> _EXERCISE REQUIREMENTS_
Copy out the forum thread below about the "Reflections" photo competition in full, word for word.

> _SOURCE EXTRACT_

# The Mini photo comp number Three



## Maxtor

Ok guys, The Mini photo comp number Three!

The Brief is "Reflections" Again, let your mind run with it, think about what sort of shots would have "reflections"

This is a very relaxed photo comp (as the main one is in the other section).

Still, a few rules.

1. 1 photo only Per DW member

2. 800x600 max pixels only. I will not enter any photos bigger than this! (you have been warned).

3. It's for fun (no prizes) apart from the buzz of winning!

4. This has to be a photo taken by YOU! (no cheats please).

5. I will short list (depending on how many photos we get) and let the DW masses poll declare a winner.

6.Happy snapping.

The closing date and time is Monday 1st of June 2009 @ 1700hrs.

Also, Don't forget: Monday the 25th is a Bank holiday! :thumb:

Good luck!

Maxtor.


----------



## edition_25

Another one! I like the sound of the one aswell, altho I'm going to steer away from the obvious reflection in car door and be slighty different.

Good luck to all who enter

Dave


----------



## Mike V

I like the sound of this one, got some ideas floating around already.


----------



## parish

Ooh, this sounds good :thumb:

One of my favourite subjects so I've got plenty - and no, not just cars

/fires up Aperture


----------



## spitfire

*Reflections snoitcelfeR*

There should be no end of entries for this one. :thumb:


----------



## Mr THX

New around here but I think I put one in for a laugh

good luck to all :thumb:


----------



## spitfire

Mr THX said:


> New around here but I think I put one in for a laugh
> 
> good luck to all :thumb:


Says the professional photographer :lol::lol:

Welcome to the forum m8 and good luck :thumb:


----------



## farz020589

im just starting to get into photagraphy and have bought myslef a nikon d40 so think ill put one in for a laugh to.

> _EXTRACTED ENTRIES_
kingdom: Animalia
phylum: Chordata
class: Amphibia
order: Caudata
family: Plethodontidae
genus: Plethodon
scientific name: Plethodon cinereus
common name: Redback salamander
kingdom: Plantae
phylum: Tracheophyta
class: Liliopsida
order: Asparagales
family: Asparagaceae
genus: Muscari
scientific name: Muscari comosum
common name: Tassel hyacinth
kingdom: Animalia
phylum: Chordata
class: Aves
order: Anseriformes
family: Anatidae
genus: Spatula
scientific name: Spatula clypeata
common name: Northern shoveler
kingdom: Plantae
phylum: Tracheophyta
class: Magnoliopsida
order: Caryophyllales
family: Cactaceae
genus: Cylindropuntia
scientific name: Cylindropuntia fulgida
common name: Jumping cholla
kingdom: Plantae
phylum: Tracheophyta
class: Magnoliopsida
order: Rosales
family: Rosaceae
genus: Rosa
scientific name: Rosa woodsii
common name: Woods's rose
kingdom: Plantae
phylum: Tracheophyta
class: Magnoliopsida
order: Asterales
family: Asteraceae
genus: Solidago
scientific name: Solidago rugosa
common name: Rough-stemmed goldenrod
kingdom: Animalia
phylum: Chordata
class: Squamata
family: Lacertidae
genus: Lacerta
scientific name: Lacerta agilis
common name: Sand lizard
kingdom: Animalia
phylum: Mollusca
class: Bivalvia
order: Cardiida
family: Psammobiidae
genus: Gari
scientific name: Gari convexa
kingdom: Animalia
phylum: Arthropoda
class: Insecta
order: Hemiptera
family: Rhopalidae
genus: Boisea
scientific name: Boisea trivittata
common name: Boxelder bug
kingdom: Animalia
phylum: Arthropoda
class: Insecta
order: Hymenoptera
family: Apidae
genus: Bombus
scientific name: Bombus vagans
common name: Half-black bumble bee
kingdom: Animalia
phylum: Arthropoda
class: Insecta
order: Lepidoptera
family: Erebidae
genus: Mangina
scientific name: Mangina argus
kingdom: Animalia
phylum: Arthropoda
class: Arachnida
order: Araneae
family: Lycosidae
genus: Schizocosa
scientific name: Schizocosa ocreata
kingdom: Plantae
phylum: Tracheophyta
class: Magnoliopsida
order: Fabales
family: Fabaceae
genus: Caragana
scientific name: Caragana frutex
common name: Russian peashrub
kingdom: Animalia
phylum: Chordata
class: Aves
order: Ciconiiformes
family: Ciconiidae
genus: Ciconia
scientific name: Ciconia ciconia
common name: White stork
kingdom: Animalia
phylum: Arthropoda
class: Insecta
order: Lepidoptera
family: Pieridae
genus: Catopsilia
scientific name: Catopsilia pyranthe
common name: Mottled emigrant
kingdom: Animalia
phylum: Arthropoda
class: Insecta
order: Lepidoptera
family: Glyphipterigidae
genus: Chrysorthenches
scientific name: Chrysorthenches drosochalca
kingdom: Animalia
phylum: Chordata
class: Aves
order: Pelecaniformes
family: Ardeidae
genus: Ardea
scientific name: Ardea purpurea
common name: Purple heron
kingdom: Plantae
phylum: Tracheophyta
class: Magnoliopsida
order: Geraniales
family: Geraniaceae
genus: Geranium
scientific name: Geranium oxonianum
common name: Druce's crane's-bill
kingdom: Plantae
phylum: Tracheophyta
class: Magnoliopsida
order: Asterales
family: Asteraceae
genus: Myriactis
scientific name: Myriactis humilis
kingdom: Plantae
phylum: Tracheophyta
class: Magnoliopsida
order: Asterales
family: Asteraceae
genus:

> _COMPLETE OUTPUT_
# The Mini photo comp number Three



## Maxtor

Ok guys, The Mini photo comp number Three!

The Brief is "Reflections" Again, let your mind run with it, think about what sort of shots would have "reflections"

This is a very relaxed photo comp (as the main one is in the other section).

Still, a few rules.

1. 1 photo only Per DW member

2. 800x600 max pixels only. I will not enter any photos bigger than this! (you have been warned).

3. It's for fun (no prizes) apart from the buzz of winning!

4. This has to be a photo taken by YOU! (no cheats please).

5. I will short list (depending on how many photos we get) and let the DW masses poll declare a winner.

6.Happy snapping.

The closing date and time is Monday 1st of June 2009 @ 1700hrs.

Also, Don't forget: Monday the 25th is a Bank holiday! :thumb:

Good luck!

Maxtor.


----------



## edition_25

Another one! I like the sound of the one aswell, altho I'm going to steer away from the obvious reflection in car door and be slighty different.

Good luck to all who enter

Dave


----------



## Mike V

I like the sound of this one, got some ideas floating around already.


----------



## parish

Ooh, this sounds good :thumb:

One of my favourite subjects so I've got plenty - and no, not just cars

/fires up Aperture


----------



## spitfire

*Reflections snoitcelfeR*

There should be no end of entries for this one. :thumb:


----------



## Mr THX

New around here but I think I put one in for a laugh

good luck to all :thumb:


----------



## spitfire

Mr THX said:


> New around here but I think I put one in for a laugh
> 
> good luck to all :thumb:


Says the professional photographer :lol::lol:

Welcome to the forum m8 and good luck :thumb:


----------



## farz020589

im just starting to get into photagraphy and have bought myslef a nikon d40 so think ill put one in for a laugh to.